-- Exercise --
Starting at the line that holds "pinky mcp: (108, 104)" and stopping at the line that holds "thumb mcp: (127, 164)", restate the records below word for word, with both of those lines included.

Body or hand keypoint data:
■ ■ ■ ■ ■ ■ ■

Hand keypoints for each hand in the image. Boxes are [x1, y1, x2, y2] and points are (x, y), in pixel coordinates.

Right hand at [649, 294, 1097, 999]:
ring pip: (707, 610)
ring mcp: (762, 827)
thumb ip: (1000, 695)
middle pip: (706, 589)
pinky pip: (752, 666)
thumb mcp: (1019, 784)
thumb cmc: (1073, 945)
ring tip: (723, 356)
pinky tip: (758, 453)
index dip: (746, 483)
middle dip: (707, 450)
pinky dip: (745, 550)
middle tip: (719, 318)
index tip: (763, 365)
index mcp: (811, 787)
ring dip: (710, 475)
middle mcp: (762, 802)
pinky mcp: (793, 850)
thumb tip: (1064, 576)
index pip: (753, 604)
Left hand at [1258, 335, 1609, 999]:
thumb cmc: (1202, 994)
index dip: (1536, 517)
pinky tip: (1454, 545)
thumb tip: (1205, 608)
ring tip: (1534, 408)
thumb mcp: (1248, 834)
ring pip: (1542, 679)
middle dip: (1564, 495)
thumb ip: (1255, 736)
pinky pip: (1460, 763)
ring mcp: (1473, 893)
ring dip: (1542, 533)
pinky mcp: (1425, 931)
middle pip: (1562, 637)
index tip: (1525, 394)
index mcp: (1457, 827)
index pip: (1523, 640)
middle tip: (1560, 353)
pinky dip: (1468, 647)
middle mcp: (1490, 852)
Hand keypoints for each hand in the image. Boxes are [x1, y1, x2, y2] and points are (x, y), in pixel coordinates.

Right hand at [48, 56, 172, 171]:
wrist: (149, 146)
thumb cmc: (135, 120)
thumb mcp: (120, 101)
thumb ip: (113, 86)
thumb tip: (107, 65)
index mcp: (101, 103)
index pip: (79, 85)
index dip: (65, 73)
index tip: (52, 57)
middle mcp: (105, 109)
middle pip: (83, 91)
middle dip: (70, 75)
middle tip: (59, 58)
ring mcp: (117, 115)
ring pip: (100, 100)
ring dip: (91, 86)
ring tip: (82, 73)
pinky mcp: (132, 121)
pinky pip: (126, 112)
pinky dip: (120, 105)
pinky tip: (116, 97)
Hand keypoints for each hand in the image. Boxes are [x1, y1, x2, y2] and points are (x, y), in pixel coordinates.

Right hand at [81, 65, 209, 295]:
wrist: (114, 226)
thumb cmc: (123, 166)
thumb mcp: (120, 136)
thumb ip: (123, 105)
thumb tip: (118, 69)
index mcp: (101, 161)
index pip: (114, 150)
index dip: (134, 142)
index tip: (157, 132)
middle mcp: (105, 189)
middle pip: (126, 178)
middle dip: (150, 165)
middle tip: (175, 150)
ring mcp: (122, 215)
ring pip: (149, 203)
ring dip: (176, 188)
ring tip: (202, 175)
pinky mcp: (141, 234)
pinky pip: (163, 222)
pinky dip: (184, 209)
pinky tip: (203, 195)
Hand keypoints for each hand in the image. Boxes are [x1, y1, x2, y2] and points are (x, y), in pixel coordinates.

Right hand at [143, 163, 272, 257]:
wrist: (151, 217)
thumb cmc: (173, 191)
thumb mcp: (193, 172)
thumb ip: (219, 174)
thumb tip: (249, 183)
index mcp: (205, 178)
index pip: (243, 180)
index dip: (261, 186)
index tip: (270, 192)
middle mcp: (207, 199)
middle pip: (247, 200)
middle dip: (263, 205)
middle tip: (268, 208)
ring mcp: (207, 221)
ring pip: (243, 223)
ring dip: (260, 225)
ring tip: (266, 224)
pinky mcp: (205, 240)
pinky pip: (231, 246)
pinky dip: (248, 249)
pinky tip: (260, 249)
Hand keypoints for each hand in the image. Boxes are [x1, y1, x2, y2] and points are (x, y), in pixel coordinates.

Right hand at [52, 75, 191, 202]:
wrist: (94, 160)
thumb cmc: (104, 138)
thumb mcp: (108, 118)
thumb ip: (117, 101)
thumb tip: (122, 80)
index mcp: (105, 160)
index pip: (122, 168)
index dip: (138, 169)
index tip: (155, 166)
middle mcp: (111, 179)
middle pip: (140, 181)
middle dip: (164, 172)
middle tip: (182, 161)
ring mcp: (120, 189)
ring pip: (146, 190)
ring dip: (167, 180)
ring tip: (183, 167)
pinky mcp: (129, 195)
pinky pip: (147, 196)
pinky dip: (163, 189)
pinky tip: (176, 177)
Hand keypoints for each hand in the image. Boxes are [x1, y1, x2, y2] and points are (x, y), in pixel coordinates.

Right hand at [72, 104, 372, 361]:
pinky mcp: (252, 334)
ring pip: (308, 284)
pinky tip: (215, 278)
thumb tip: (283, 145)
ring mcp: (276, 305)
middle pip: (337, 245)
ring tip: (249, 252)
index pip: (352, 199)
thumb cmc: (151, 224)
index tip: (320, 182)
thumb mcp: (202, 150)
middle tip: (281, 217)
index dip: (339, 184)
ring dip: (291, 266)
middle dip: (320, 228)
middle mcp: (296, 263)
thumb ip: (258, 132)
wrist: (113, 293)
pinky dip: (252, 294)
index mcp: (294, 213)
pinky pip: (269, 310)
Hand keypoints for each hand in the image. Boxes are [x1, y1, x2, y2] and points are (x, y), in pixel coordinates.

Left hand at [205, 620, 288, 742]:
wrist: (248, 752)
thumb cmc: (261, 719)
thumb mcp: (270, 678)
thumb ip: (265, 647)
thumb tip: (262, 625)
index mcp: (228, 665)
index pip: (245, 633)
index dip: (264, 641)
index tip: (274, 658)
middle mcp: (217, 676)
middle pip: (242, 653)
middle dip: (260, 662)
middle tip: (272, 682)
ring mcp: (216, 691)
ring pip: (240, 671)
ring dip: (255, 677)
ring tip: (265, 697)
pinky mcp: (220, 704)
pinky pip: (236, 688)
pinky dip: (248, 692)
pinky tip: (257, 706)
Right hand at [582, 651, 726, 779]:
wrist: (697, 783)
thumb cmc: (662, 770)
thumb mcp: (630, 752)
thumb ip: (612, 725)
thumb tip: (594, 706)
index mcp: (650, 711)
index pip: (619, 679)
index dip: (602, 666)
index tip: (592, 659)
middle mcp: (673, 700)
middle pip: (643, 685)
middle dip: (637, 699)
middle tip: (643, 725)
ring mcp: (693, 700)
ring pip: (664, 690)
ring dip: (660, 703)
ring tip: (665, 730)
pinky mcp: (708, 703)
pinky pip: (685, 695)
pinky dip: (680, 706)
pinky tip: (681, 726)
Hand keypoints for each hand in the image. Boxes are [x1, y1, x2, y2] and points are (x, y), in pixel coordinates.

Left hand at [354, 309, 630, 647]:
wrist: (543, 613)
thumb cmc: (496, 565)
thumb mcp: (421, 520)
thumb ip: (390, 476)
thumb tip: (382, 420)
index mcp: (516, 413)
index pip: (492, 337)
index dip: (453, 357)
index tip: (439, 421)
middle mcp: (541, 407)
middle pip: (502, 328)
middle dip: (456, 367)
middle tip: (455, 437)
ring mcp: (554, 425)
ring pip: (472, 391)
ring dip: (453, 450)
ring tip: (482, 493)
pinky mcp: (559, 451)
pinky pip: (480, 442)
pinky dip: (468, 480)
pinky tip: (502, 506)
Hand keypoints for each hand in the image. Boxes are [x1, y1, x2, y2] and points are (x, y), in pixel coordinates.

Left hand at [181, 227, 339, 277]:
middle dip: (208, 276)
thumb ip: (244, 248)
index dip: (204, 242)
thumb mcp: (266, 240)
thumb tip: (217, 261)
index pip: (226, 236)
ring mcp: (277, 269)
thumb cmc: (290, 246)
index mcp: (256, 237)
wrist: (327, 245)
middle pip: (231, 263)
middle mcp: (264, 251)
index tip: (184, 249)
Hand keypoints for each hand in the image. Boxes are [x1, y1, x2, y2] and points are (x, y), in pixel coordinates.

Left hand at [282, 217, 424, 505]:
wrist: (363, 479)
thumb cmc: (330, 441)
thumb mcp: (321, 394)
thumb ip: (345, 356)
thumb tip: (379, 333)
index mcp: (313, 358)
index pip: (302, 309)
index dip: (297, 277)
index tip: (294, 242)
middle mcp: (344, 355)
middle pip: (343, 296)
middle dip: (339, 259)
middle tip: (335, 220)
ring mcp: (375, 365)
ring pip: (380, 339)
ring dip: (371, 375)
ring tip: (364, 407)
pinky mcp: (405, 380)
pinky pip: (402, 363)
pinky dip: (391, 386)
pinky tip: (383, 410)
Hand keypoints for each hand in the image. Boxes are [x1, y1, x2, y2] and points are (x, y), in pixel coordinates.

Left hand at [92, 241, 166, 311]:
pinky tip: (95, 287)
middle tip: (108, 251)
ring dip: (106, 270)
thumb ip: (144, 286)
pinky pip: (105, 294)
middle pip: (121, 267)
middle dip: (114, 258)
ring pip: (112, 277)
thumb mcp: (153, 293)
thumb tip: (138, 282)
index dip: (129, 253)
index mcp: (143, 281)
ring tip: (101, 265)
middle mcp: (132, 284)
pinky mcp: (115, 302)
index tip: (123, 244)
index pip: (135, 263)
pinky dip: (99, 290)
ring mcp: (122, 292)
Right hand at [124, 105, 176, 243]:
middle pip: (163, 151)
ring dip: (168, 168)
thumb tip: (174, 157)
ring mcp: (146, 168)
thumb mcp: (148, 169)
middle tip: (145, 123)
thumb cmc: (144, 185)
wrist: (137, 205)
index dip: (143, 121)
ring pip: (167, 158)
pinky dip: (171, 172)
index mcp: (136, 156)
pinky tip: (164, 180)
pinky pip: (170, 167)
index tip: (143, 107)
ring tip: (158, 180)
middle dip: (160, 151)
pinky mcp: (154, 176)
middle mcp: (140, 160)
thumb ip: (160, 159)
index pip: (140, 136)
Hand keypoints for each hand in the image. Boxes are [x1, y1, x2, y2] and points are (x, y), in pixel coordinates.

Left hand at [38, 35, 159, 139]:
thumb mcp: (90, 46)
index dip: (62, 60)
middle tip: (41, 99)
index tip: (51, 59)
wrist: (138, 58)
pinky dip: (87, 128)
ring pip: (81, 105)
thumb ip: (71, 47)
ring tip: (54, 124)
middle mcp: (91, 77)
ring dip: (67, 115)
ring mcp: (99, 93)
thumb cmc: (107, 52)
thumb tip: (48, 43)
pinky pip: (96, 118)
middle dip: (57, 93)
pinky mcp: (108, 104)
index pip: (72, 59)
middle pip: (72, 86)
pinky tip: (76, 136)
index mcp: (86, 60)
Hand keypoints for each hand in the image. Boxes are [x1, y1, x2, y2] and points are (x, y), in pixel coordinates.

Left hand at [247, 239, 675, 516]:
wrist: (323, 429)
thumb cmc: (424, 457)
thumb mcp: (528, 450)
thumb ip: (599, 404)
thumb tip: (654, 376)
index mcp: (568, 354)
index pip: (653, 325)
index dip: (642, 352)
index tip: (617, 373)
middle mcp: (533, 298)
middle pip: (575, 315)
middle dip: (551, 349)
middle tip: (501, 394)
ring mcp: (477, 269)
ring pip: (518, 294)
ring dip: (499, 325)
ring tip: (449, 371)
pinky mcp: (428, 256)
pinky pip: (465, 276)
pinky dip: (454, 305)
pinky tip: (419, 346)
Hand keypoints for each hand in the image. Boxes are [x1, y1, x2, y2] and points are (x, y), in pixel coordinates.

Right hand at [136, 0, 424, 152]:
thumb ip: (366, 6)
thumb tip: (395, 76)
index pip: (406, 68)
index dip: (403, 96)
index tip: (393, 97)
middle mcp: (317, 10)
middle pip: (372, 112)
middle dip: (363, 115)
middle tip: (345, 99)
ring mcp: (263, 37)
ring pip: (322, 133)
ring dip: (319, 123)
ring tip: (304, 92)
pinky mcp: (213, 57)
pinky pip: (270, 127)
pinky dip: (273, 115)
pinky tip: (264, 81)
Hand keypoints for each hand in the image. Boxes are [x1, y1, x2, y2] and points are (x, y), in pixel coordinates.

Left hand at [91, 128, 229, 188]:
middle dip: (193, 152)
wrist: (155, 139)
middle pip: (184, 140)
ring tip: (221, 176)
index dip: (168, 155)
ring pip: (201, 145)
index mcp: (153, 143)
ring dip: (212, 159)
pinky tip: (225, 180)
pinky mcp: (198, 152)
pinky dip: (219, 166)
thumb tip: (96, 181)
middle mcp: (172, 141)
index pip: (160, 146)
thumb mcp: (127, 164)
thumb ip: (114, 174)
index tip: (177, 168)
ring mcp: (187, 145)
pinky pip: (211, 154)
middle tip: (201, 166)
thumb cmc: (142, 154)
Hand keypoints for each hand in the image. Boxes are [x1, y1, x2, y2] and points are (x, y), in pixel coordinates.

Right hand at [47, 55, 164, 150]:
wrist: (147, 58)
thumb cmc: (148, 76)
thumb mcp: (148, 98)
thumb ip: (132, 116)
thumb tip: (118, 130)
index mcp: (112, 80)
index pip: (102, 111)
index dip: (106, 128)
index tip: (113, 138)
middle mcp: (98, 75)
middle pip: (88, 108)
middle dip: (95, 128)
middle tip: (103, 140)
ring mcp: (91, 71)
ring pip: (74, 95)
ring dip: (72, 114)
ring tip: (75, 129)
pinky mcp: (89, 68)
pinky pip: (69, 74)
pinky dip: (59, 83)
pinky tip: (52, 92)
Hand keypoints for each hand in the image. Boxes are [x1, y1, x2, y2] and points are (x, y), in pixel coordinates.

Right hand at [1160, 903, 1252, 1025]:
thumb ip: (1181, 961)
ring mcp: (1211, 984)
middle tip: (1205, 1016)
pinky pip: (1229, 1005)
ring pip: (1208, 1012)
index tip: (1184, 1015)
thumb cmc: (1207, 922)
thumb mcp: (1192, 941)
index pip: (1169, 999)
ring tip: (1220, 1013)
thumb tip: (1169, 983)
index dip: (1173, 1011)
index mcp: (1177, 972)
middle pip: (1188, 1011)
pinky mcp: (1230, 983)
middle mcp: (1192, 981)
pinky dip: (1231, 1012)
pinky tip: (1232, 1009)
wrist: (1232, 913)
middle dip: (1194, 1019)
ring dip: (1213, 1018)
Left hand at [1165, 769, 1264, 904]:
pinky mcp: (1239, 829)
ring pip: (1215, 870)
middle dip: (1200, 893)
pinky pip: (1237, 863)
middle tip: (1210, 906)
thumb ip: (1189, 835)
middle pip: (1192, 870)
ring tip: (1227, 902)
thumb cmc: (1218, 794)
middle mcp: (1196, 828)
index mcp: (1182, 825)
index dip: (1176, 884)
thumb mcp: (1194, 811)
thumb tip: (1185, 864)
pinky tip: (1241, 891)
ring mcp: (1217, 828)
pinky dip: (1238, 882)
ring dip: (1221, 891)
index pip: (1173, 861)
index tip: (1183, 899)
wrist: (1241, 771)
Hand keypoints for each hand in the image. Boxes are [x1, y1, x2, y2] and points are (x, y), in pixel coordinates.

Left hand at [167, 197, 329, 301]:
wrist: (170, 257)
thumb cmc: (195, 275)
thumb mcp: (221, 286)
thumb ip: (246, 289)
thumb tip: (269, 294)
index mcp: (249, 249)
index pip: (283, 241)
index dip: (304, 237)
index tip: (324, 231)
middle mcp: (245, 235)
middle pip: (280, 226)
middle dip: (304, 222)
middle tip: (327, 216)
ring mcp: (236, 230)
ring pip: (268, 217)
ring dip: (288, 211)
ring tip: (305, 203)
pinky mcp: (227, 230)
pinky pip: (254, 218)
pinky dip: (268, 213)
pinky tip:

■ ■ ■ ■ ■ ■ ■

-- Expected output --
pinky mcp: (108, 104)
index pip: (72, 59)
middle pip: (72, 86)
pinky tip: (76, 136)
index mcp: (86, 60)
Hand keypoints for each hand in the image. Boxes are [x1, y1, x2, y2] and points are (x, y), in pixel coordinates.

Left hand at [247, 239, 675, 516]:
wrist: (323, 429)
thumb cmc: (424, 457)
thumb mcp: (528, 450)
thumb ip: (599, 404)
thumb tip: (654, 376)
index mcp: (568, 354)
index pip: (653, 325)
index dip: (642, 352)
index tip: (617, 373)
middle mcp: (533, 298)
middle pip: (575, 315)
middle dip: (551, 349)
middle tip: (501, 394)
ring mcp: (477, 269)
ring pip: (518, 294)
ring dip: (499, 325)
ring tip: (449, 371)
pinky mcp: (428, 256)
pinky pip: (465, 276)
pinky dip: (454, 305)
pinky tip: (419, 346)
Hand keypoints for each hand in the image. Boxes are [x1, y1, x2, y2] and points are (x, y), in pixel coordinates.

Right hand at [136, 0, 424, 152]:
thumb ip: (366, 6)
thumb tip: (395, 76)
index pip: (406, 68)
index dip: (403, 96)
index tip: (393, 97)
middle mcp: (317, 10)
middle pip: (372, 112)
middle dip: (363, 115)
middle tip: (345, 99)
ring mcp: (263, 37)
ring pip: (322, 133)
ring dip: (319, 123)
ring tip: (304, 92)
pinky mcp: (213, 57)
pinky pip: (270, 127)
pinky dip: (273, 115)
pinky tip: (264, 81)
Hand keypoints for each hand in the image. Boxes are [x1, y1, x2, y2] and points are (x, y), in pixel coordinates.

Left hand at [91, 128, 229, 188]:
middle dip: (193, 152)
wrist: (155, 139)
middle pip: (184, 140)
ring tip: (221, 176)
index dip: (168, 155)
ring pip: (201, 145)
index mcp: (153, 143)
ring dip: (212, 159)
pinky tip: (225, 180)
pinky mcp: (198, 152)
pinky dip: (219, 166)
thumb tip: (96, 181)
middle mcp: (172, 141)
index pip: (160, 146)
thumb mcp: (127, 164)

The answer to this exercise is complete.